These Fresh Strawberry Cupcakes are moist, fluffy, and bursting with natural strawberry flavor. Both the cupcakes and their creamy strawberry cream cheese frosting are infused with real strawberries, making each bite delightfully fruity and sweet. Perfect for parties, gatherings, or a delightful treat at home.


Ingredients

Units Scale

For the Cupcakes:

  • 10 ounces (2 cups) frozen whole strawberries
  • 1/4 cup whole milk
  • 6 large egg whites
  • 2 teaspoons vanilla extract
  • 2 1/4 cups (9 ounces) cake flour
  • 1 3/4 cups (12 1/4 ounces) granulated sugar
  • 1 1/2 teaspoons baking powder
  • 3/4 teaspoon salt
  • 12 tablespoons (1 1/2 sticks) unsalted butter, softened and cut into pieces

For the Frosting:

  • 10 tablespoons unsalted butter, softened
  • 2 cups confectioners’ sugar
  • 8 ounces cream cheese, cut into pieces and softened
  • Reserved strawberry solids (from the cupcakes preparation)
  • Pinch of salt

Instructions

  1. Prepare the Strawberries: Transfer frozen strawberries to a large bowl, cover, and microwave until soft and juicy, about 5 minutes. Place strawberries in a fine-mesh strainer set over a small saucepan and firmly press to extract juice. You should get at least 3/4 cup of juice; reserve solids for the frosting.

To-do item:
Print the strawberry cupcake recipe above in full, word for word.

Data extracts:
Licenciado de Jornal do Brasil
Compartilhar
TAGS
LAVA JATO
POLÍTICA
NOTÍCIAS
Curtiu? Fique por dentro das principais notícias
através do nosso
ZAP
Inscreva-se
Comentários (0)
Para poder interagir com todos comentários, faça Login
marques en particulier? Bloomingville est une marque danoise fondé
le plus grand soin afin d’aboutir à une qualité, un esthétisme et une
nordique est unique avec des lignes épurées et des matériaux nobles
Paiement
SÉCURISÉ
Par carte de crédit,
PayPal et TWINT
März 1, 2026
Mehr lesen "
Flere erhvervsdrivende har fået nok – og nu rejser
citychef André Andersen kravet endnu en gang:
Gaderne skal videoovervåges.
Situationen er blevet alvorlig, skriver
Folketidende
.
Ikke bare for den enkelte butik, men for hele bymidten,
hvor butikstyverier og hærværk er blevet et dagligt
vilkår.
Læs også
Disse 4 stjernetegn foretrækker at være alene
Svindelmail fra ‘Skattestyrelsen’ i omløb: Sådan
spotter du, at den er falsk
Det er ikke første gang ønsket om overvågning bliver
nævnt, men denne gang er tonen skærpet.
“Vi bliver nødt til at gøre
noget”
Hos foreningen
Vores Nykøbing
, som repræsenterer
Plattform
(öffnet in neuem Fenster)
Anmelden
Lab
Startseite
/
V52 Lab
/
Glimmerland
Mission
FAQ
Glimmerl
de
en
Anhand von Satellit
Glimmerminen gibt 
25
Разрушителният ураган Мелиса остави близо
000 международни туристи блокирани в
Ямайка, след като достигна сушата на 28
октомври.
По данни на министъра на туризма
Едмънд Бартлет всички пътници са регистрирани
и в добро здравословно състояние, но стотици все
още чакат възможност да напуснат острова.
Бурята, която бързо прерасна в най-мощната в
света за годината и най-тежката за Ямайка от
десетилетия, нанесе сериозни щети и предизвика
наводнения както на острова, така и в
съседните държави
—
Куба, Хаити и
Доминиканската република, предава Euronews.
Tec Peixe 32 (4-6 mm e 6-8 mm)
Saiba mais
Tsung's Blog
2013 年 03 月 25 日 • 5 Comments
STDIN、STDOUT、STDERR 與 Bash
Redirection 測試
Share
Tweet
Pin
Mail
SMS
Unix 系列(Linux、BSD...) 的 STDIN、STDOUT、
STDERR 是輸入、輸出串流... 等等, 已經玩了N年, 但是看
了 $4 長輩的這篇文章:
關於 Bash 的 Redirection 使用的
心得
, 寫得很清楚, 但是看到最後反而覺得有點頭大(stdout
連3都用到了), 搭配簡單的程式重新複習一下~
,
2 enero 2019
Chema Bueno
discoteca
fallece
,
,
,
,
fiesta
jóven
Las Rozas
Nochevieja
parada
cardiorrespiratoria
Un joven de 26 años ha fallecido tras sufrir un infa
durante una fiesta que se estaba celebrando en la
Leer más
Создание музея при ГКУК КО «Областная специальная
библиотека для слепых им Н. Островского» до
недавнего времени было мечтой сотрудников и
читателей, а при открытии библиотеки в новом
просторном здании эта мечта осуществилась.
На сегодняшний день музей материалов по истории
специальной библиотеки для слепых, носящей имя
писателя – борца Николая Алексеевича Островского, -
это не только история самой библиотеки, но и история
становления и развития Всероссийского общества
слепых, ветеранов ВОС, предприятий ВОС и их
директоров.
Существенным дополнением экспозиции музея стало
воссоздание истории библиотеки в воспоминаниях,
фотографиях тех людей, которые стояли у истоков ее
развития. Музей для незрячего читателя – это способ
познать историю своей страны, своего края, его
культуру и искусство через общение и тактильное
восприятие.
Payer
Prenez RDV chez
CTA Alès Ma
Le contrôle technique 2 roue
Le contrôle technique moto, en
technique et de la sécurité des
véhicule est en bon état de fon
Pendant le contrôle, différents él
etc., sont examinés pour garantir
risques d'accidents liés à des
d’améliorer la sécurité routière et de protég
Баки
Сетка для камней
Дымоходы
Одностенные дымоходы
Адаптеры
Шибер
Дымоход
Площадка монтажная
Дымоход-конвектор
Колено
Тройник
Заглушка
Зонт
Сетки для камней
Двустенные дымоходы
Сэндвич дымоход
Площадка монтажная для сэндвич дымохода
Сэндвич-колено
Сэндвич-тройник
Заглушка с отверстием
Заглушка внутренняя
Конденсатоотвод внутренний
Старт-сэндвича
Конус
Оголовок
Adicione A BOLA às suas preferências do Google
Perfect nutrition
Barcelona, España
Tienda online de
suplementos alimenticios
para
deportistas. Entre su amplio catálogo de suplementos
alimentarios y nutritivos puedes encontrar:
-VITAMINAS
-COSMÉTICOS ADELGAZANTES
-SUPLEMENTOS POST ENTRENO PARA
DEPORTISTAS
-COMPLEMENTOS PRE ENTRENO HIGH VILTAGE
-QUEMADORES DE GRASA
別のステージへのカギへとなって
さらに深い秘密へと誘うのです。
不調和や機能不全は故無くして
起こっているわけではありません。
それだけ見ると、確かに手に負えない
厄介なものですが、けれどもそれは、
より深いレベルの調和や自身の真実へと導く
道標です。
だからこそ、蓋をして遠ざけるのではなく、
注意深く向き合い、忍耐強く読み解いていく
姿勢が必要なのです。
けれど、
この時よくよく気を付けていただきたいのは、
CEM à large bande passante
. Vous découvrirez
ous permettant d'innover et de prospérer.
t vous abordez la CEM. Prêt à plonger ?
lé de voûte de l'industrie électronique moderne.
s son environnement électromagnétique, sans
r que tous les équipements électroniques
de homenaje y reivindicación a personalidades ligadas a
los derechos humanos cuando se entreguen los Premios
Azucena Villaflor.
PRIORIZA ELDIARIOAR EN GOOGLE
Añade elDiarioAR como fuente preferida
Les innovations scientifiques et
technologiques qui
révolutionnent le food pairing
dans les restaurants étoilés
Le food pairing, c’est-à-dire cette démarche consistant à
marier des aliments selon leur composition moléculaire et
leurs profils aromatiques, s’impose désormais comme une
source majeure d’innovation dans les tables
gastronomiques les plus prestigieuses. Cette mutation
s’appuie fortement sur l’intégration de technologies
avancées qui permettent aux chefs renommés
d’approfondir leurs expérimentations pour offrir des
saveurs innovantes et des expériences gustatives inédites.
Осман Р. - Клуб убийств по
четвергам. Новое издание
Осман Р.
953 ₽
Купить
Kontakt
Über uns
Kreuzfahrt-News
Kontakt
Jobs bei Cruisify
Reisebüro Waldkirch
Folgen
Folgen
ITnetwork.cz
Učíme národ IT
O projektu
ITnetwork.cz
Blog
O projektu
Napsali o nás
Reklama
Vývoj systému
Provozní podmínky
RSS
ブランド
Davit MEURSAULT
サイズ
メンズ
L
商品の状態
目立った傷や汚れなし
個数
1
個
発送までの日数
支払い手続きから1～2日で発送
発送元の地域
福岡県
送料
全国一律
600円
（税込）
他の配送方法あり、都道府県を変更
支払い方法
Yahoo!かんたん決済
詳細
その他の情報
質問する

Answer box:
These Fresh Strawberry Cupcakes are moist, fluffy, and bursting with natural strawberry flavor. Both the cupcakes and their creamy strawberry cream cheese frosting are infused with real strawberries, making each bite delightfully fruity and sweet. Perfect for parties, gatherings, or a delightful treat at home.


Ingredients

Units Scale

For the Cupcakes:

  • 10 ounces (2 cups) frozen whole strawberries
  • 1/4 cup whole milk
  • 6 large egg whites
  • 2 teaspoons vanilla extract
  • 2 1/4 cups (9 ounces) cake flour
  • 1 3/4 cups (12 1/4 ounces) granulated sugar
  • 1 1/2 teaspoons baking powder
  • 3/4 teaspoon salt
  • 12 tablespoons (1 1/2 sticks) unsalted butter, softened and cut into pieces

For the Frosting:

  • 10 tablespoons unsalted butter, softened
  • 2 cups confectioners’ sugar
  • 8 ounces cream cheese, cut into pieces and softened
  • Reserved strawberry solids (from the cupcakes preparation)
  • Pinch of salt

Instructions

  1. Prepare the Strawberries: Transfer frozen strawberries to a large bowl, cover, and microwave until soft and juicy, about 5 minutes. Place strawberries in a fine-mesh strainer set over a small saucepan and firmly press to extract juice. You should get at least 3/4 cup of juice; reserve solids for the frosting.